GRFT is inhibitory against HIV gp120 binding to DC-SIGN, efficiently prevents DC-SIGN-mediated transfer of HIV-1 to CD4(+) T-lymphocytes and is able to expel gp120 from the gp120-DC-SIGN complex. Functionally intact CBS of GRFT are important for the optimal action of GRFT.
糖基靶向 C 型 DC-SIGN 凝集素受体通过与病毒结合并将捕获的 HIV-1 转移至 CD4(+)T 淋巴细胞,从而参与人类免疫缺陷病毒(HIV)的传播。已报道碳水化合物结合剂(CBA)可阻断 HIV-1 感染。我们研究了具有强烈抗 HIV 活性的甘露糖特异性 CBA griffithsin(GRFT),观察其抑制 HIV-1 与 DC-SIGN 结合、DC-SIGN 介导的 HIV-1 向 CD4(+)T 淋巴细胞转移的能力,以及 GRFT 的三个碳水化合物结合位点(CBS)在这些过程中的作用。
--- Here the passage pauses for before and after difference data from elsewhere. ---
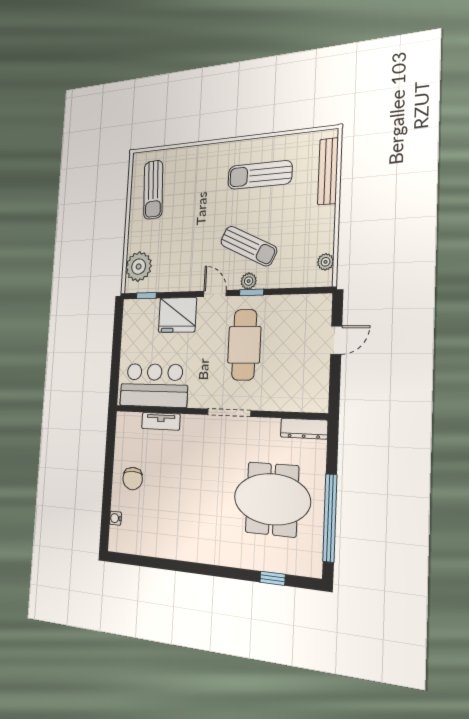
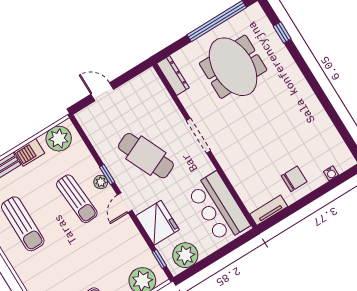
barbecue: (324, 222) -> (29, 152), added
sun lounger: (249, 246) -> (77, 199), turned 150
plant: (326, 262) -> (59, 139), width x1.88, depth x1.88
plant: (134, 323) -> (185, 255), added
cafe table: (244, 345) -> (146, 156), turned 66
tv unit: (161, 421) -> (269, 210), moved, turned -90

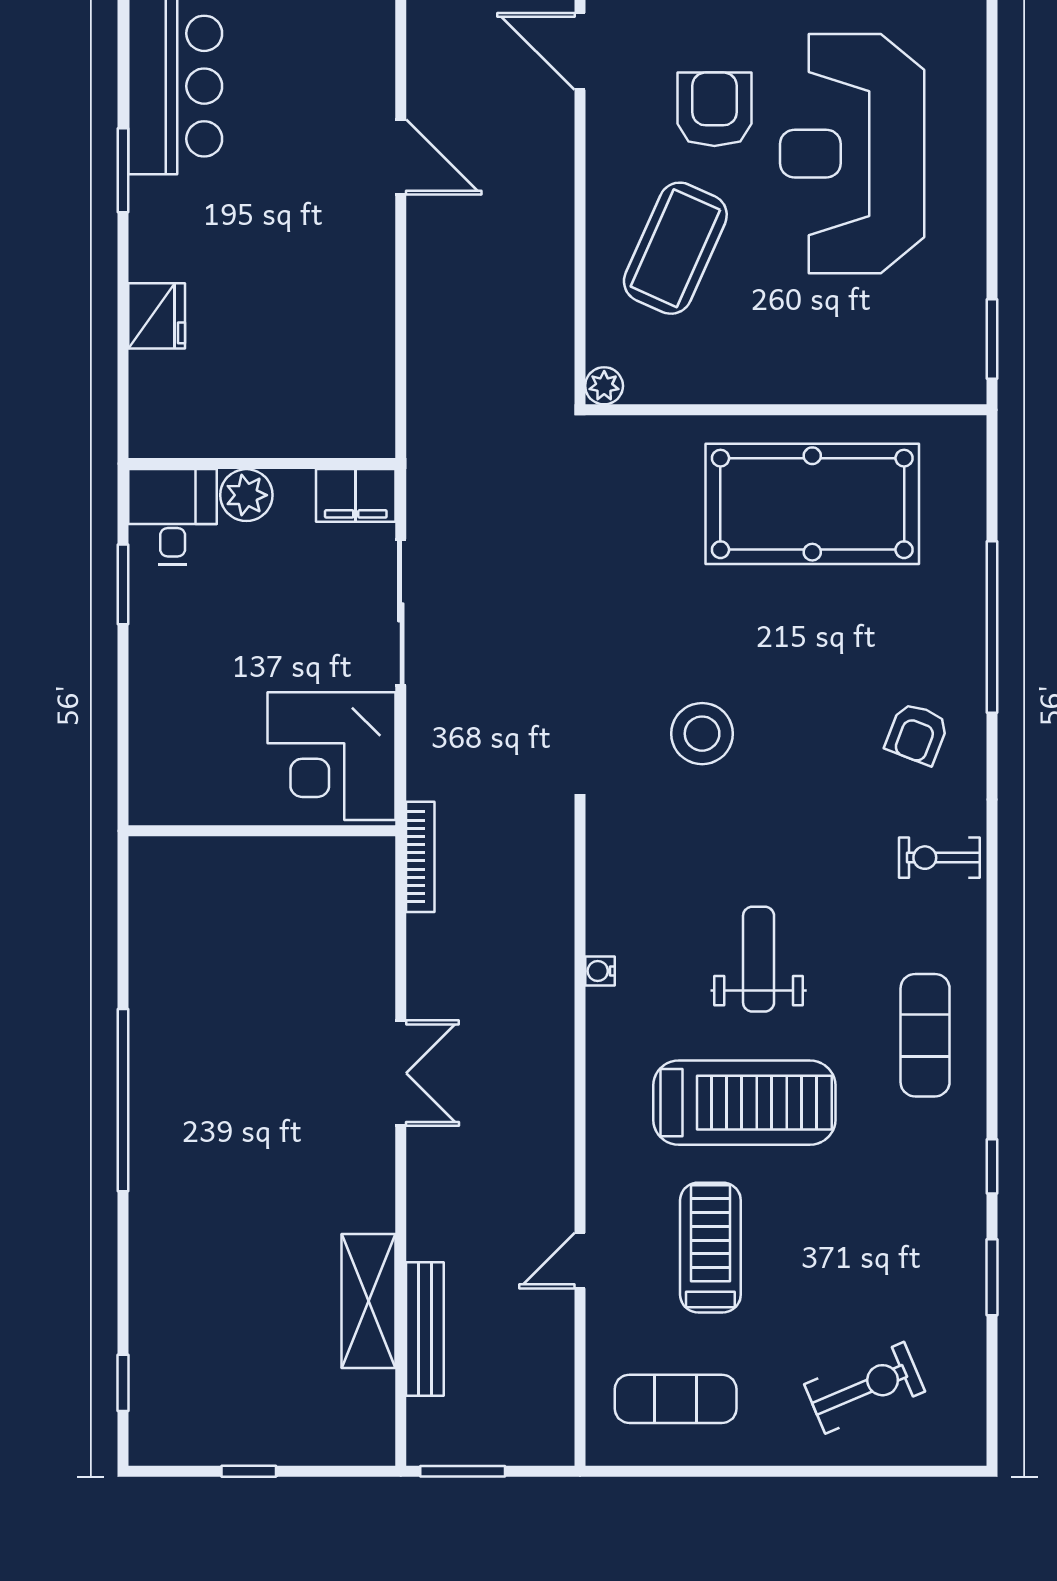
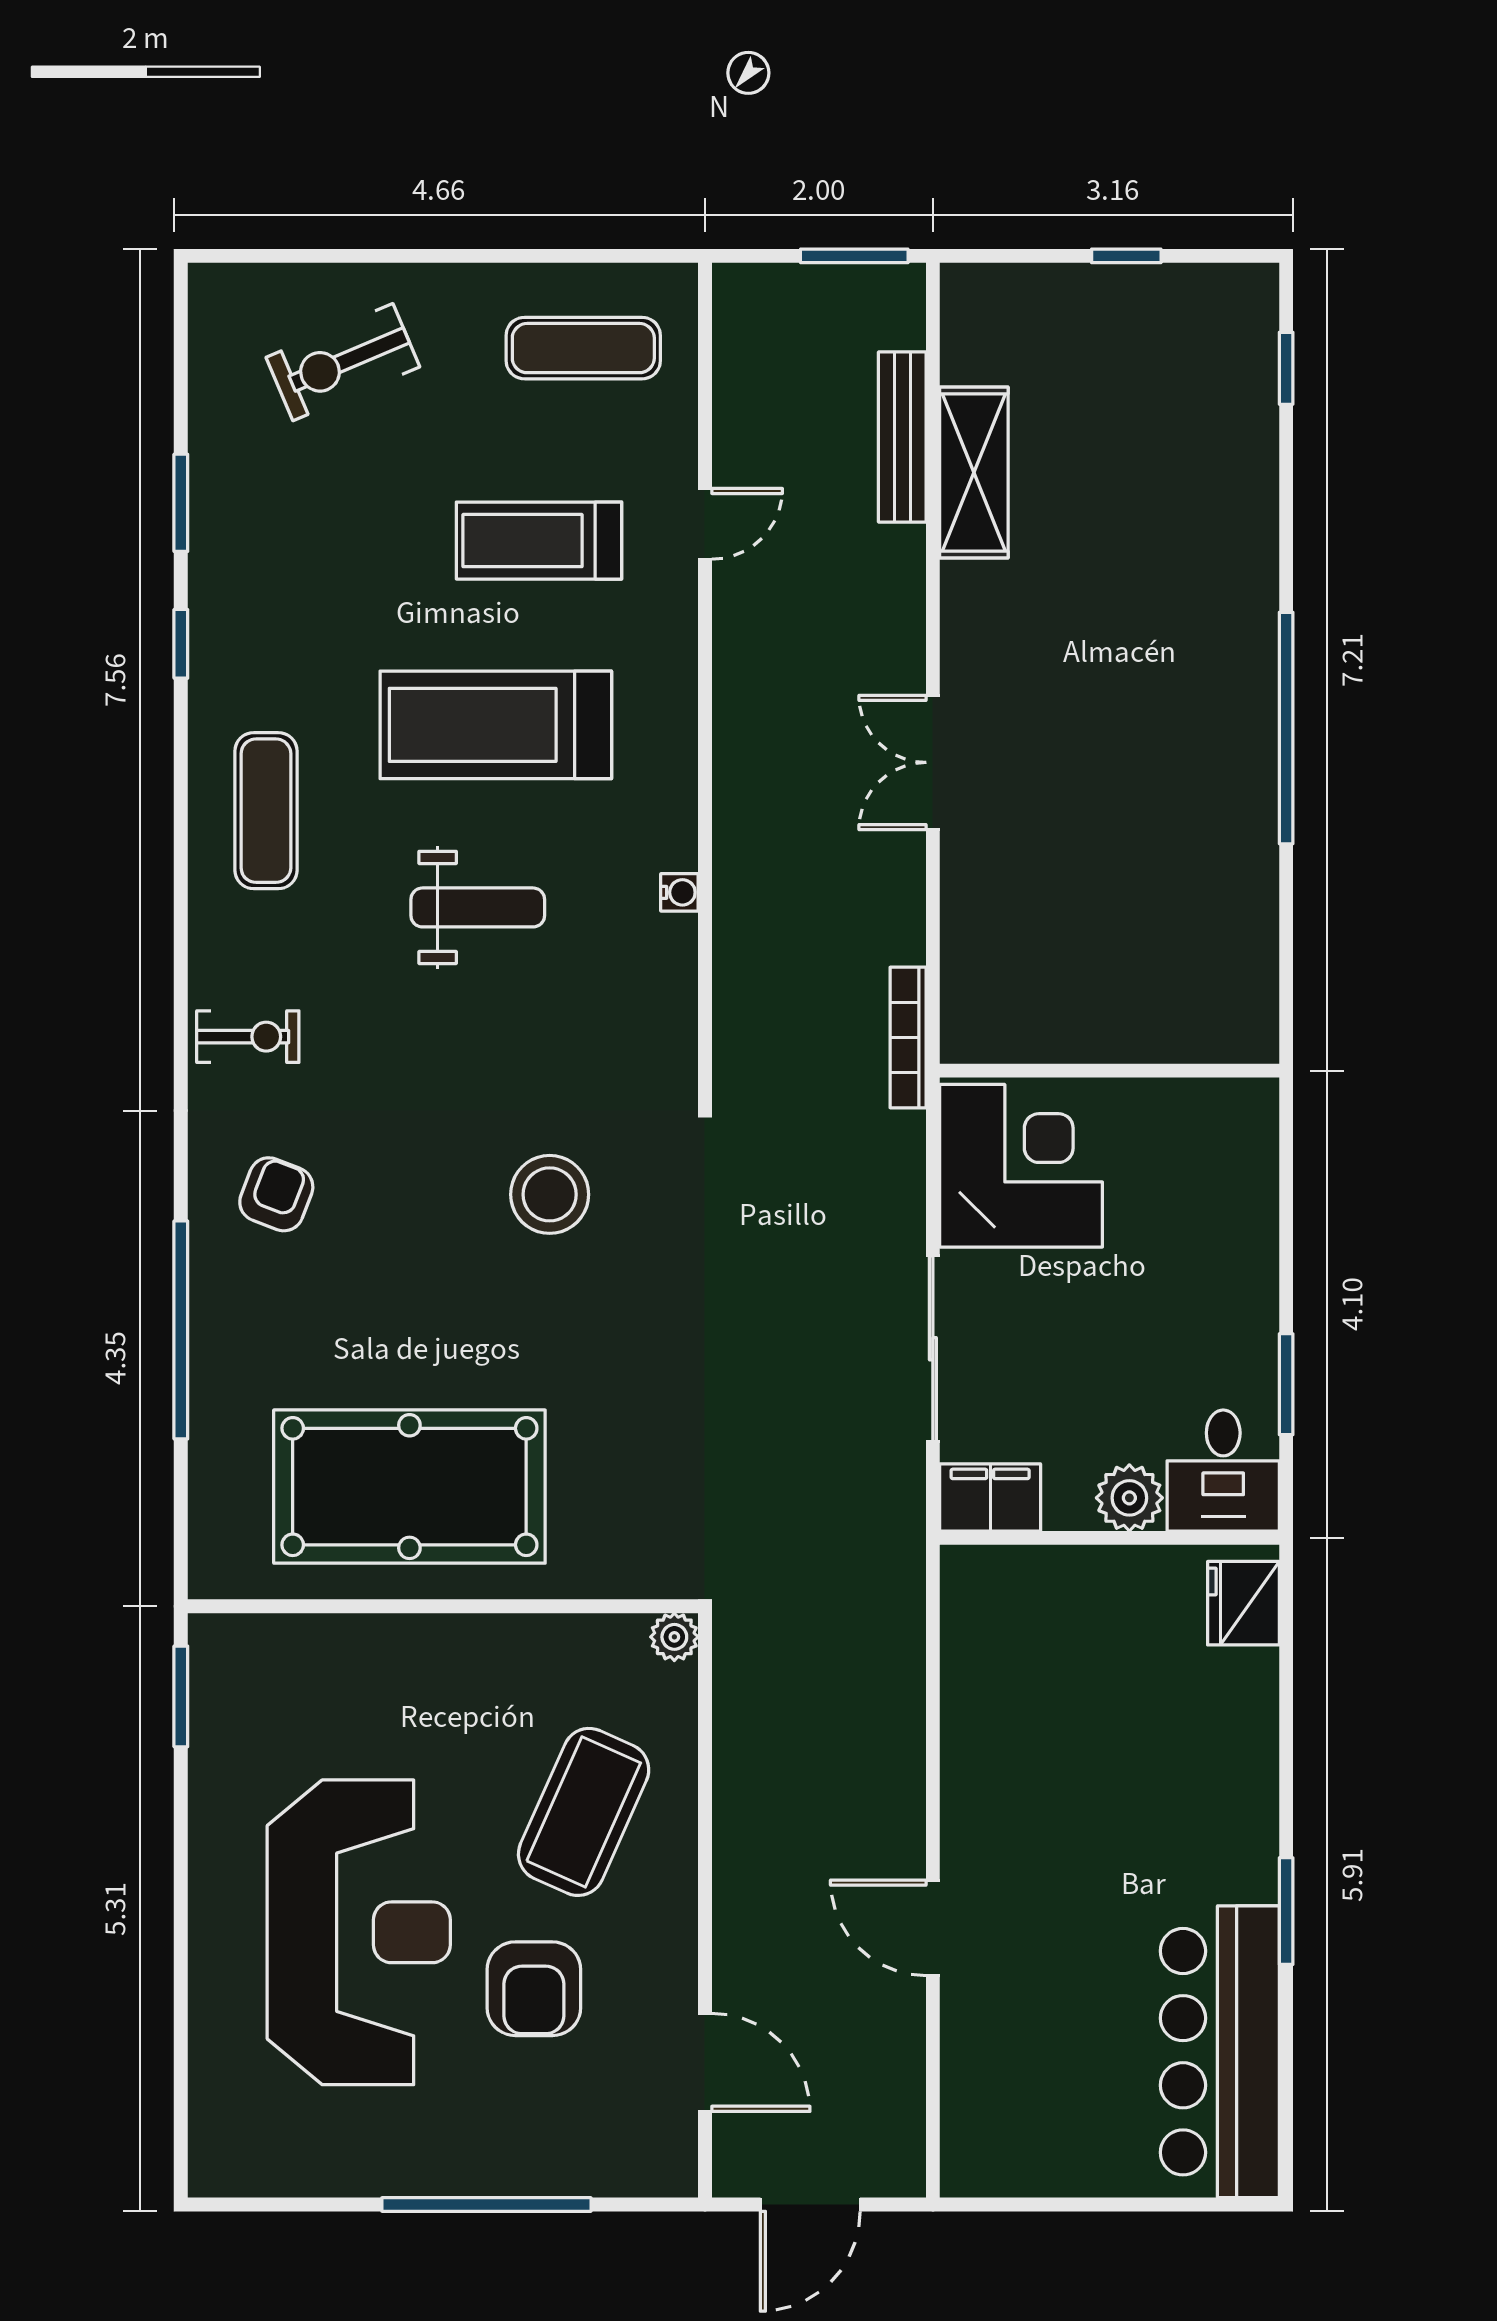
fridge: (157, 316) -> (1243, 1603), moved
weight bench: (759, 959) -> (478, 907), turned -90
treadmill: (710, 1248) -> (539, 541), turned 90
GRFT 抑制 CEM 细胞感染 HIV-1(IIIB)和 C8166 CD4(+)T 淋巴细胞感染 HIV-1(NL4.3)的 EC50 分别为 0.059 和 0.444 nM。GRFT 的单突变 CBS 变体(其中一个 CBS 中的关键天冬氨酸突变为丙氨酸)对预防 HIV-1 感染的效力约降低 20 至 60 倍,对抑制持续感染 HIV-1 的 HuT-78 和未感染 C8166 CD4(+)T 淋巴细胞共培养物中合胞体形成的效力约降低 20 至 90 倍。GRFT 以 EC50 为 1.5 nM 和 0.012 nM 的浓度,分别抑制 DC-SIGN 介导的病毒捕获和 HIV-1 向 CD4(+)T 淋巴细胞的转移。表面等离子体共振(SPR)研究显示,野生型 GRFT 能有效阻断 DC-SIGN 与固定化 gp120 之间的结合,而 GRFT 的点突变 CBS 变体的效率约降低 10-15 倍。SPR 分析还表明,野生型 GRFT 及其单突变 CBS 变体具有依赖于剂量的能力,可从 gp120-DC-SIGN 复合物中逐出结合的 gp120,而另一种甘露糖特异性强效抗 HIV-1 CBA HHA 则没有这种性质。
GRFT 可抑制 HIV gp120 与 DC-SIGN 的结合,有效阻止 DC-SIGN 介导的 HIV-1 向 CD4(+)T 淋巴细胞的转移,并能从 gp120-DC-SIGN 复合物中逐出 gp120。GRFT 的功能完整的 CBS 对于 GRFT 的最佳作用很重要。